As magistrates first took up the matter, Blackburn asked them to consider the difficulty he was facing.
“Starting out with zero amount and having to borrow money from the state, I don’t know how you expect me to pay that,” Blackburn said.
The sheriff also objected to the fiscal court giving him a budget he had not seen prior to Monday’s meeting.
“Who made this budget up?” Blackburn said. “I did not sign it and I do not approve.”
But while members of the court appeared sympathetic to Blackburn’s plight, they said they simply had no other choice. County Judge-Executive R.D. “Doc” Marshall said the county has “come to a stop sign in the road, and it has to be dealt with.”

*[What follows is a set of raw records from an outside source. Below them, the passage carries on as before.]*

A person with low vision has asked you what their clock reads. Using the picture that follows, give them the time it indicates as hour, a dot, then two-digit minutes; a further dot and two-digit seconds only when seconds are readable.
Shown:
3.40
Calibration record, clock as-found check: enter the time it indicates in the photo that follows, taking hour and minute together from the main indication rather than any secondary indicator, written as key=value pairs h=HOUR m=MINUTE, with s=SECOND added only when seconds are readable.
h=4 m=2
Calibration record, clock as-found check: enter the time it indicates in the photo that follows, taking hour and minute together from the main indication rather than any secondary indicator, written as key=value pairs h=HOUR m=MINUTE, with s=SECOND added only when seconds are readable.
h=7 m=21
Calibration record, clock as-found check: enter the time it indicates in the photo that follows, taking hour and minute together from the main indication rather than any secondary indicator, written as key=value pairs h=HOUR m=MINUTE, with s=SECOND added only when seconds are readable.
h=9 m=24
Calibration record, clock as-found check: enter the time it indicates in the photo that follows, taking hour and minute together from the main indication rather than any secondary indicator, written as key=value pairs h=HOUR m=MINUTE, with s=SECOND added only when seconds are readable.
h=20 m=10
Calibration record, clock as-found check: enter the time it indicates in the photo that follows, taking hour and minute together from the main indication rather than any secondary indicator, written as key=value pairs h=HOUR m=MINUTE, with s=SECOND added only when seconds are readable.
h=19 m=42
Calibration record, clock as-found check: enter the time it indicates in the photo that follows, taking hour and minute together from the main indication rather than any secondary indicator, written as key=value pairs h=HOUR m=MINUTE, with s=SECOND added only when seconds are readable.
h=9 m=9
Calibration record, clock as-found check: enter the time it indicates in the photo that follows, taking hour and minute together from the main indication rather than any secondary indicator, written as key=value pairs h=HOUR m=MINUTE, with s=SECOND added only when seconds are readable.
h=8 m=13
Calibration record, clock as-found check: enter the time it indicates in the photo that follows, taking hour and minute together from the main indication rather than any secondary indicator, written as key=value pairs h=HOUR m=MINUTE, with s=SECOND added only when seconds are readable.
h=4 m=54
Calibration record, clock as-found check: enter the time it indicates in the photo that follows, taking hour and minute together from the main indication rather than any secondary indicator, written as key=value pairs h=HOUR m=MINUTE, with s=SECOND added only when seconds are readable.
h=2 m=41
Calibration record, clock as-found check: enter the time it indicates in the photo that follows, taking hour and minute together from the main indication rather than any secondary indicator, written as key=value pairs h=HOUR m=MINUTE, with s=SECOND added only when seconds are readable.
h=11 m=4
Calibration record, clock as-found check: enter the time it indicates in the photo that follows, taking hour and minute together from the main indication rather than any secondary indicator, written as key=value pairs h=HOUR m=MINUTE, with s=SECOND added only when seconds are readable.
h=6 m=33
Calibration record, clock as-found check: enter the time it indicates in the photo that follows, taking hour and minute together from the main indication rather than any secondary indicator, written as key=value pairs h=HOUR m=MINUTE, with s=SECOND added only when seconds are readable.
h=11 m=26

“We appreciate the fact that deputies put their lives on the line every day …” Marshall said. “It’s not about us wanting to lay people off or creating a situation where we have to.”
At one point in the meeting, Deputy Steve Montgomery asked the Marshall and the magistrates why they had not cut their own salaries, when they were asking other offices to take cuts. When told that state law forbade the fiscal court from cutting their salaries, he then asked them to consider donating half of their salaries to the county, to help with expenses.
That request, however, went nowhere.
“I’m not sitting here for my health,” District 2 Magistrate Hattie Owens said in response to Montgomery’s request.